◆ **What is required**: Of the entries below, return exactly those lines that fall between the one containing "Voir la question" and the one containing "Cửa gỗ MDF VENEEER", the two end lines included.

◆ **Recorded data**:
Start of Block

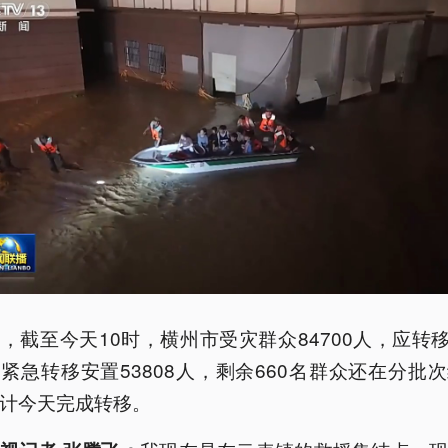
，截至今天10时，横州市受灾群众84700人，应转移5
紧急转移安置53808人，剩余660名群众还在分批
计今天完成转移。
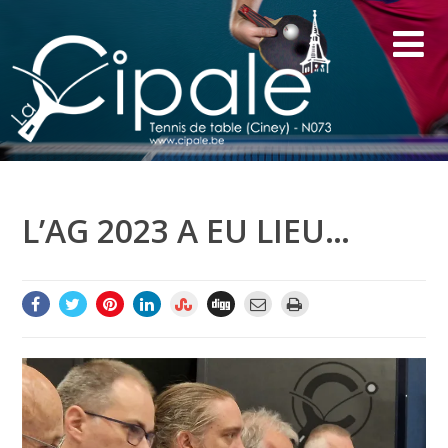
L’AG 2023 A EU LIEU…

End of Block
Start of Block

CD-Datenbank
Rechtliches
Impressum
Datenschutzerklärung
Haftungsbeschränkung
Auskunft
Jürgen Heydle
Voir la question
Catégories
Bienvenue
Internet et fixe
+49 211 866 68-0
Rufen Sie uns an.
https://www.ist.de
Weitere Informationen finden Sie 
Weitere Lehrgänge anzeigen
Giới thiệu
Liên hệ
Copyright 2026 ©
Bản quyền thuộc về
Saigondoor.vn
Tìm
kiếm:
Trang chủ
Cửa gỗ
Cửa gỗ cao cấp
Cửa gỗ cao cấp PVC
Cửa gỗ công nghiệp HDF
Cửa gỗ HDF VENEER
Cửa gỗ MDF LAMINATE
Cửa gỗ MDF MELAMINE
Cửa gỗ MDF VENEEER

End of Block
Start of Block

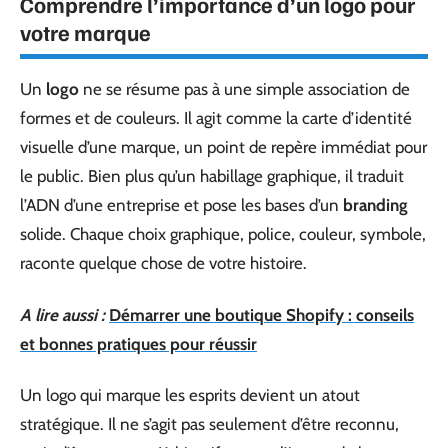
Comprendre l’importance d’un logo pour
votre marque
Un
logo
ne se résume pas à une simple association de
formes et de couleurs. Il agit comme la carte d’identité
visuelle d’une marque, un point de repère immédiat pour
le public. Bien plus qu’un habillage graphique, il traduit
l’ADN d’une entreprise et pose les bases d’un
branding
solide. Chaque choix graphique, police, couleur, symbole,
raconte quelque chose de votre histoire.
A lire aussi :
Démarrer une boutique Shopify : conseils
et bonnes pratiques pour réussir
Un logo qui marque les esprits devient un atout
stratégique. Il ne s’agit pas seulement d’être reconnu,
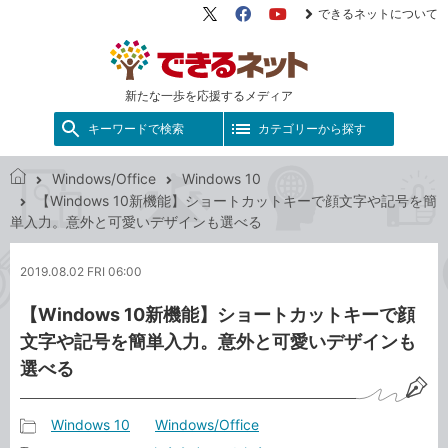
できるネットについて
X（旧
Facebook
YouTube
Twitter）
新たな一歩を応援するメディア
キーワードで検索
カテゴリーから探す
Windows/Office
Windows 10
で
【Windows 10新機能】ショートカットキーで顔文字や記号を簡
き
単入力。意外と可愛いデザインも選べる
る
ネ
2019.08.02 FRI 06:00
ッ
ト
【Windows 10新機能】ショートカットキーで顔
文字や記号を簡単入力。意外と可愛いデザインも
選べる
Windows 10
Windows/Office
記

End of Block

◆ **Answer section**:
Voir la question
Catégories
Bienvenue
Internet et fixe
+49 211 866 68-0
Rufen Sie uns an.
https://www.ist.de
Weitere Informationen finden Sie 
Weitere Lehrgänge anzeigen
Giới thiệu
Liên hệ
Copyright 2026 ©
Bản quyền thuộc về
Saigondoor.vn
Tìm
kiếm:
Trang chủ
Cửa gỗ
Cửa gỗ cao cấp
Cửa gỗ cao cấp PVC
Cửa gỗ công nghiệp HDF
Cửa gỗ HDF VENEER
Cửa gỗ MDF LAMINATE
Cửa gỗ MDF MELAMINE
Cửa gỗ MDF VENEEER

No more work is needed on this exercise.